**REQUESTS**
A – From the memory survey text, list every possible cause of forgetfulness that question 13 names.
B – Retype the part of the memory survey text that opens with the words containing "As a rule, does" and closes with "and old age?".

**DOCUMENT SEGMENT**
— begin —
Describe fully any aids to memory which you have found useful. How do you fix in mind and recall (a) figures, dates, dimensions, (b) forms of faces, microscopic structures, leaves, crystals, patterns, figures on the wall, carpet or dress, phrases in music and the cut of dresses? (c). How do you fix and recall passages of prose and poetry, declamations, and recitations? Why and how do you memorize fine passages? In learning foreign languages, describe devices for fixing new forms and phrases. Describe your system of keeping appointments. What memorandum do you keep, what book is used and how do you make entries? As a student, how full notes do you take in the class room? How would you teach a boy to remember things on time? Do you store up facts and dates, with no definite idea of how you will use them?

12. State cases in which the memory is so good or bad, that it weakens the other powers of the mind.

13. Describe cases of exceptional forgetfulness in old and young, stating whether it was due to distraction, abstraction, loss of mental power, or heredity.

As a rule, does defect in memory in children appear in the field of things done, known or felt?

14. As you advance in years do you find the interval between the power to determine whether you have had an experience and the ability to define, locate and name the experience wider or narrower? How is this in the kindergarten, high school, college, middle life, and old age?

The tabulation required almost incessant labor for five months. The results were first tabulated' upon two rolls of paper whose combined length was fifty-two feet by one foot eight inches in breadth. A second tabulation was made in which the memories (which could be readily studied from the first tabulation) were arranged under a large number of headings (over sixty), these headings being drawn from the papers themselves. Such topics were used as novel occurrences, repeated or protracted occurrences, gustatory memories, auditory memories, memories of father, mother, brothers, sisters, more distant relatives, other persons, deaths and funerals, sickness and accidents to self, sickness and accidents to others, memories of time, number, etc. Under novel occurrences or single impressions were included such memories as, seeing the ocean for the first time, drowning a cat, pet bird died, etc. By protracted or repeated experiences were included such memories as bringing water for mother in a little pail, the dress a person wore, etc.

To this topical syllabus 1,658 replies were received in time for tabulation. Of this number 1,372 were from white people; 605 males and 767 females. 182 were from negroes; 94 males and 88 females. 104 returns were furnished by Indians; 64 males and 40 females. The Indians represented 25 different tribes. The tabulations were made according to age in periods as follows: I, ages 1-4: II, ages 5-9; III, ages 10-11; IV, ages 12-13; V, ages 14-15; VI, ages 16-17; VII, ages 18-19; VIII, ages 20-29; IX, 30-39, etc. The last decade was practically 80-89, although a few males and one female 90 years of age sent returns, which were tabulated separately. The purpose in tabulating two year periods from 10-20 was to note the changes in memory, if any occurred, during this period of growth. The returns furnished many memories besides the first three. While the whole number of early memories did not differ essentially in character from the first three, the former furnish broader data for safe conclusions.

The youngest child whose memory was obtained was eleven months of age. She had apparently two definite memories. These experiences may not enter into the list of permanent memories. Yet a few adults state that they remember expe

1 I am indebted to my wife for the painstaking tabulations.
— end —
**SOURCE EXCERPT**
— begin —
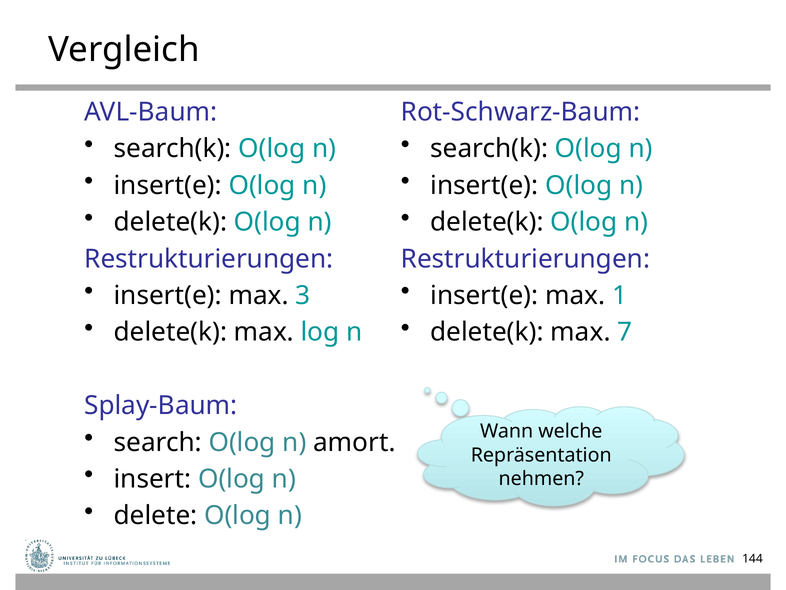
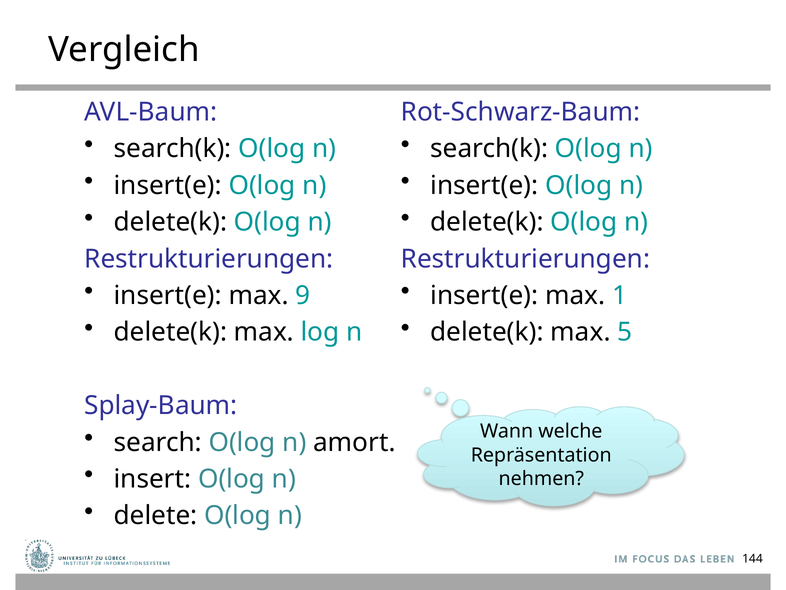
3: 3 -> 9
7: 7 -> 5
— end —
**EXPECTED RESPONSES**
A – distraction, abstraction, loss of mental power, heredity

B –
As a rule, does defect in memory in children appear in the field of things done, known or felt?

14. As you advance in years do you find the interval between the power to determine whether you have had an experience and the ability to define, locate and name the experience wider or narrower? How is this in the kindergarten, high school, college, middle life, and old age?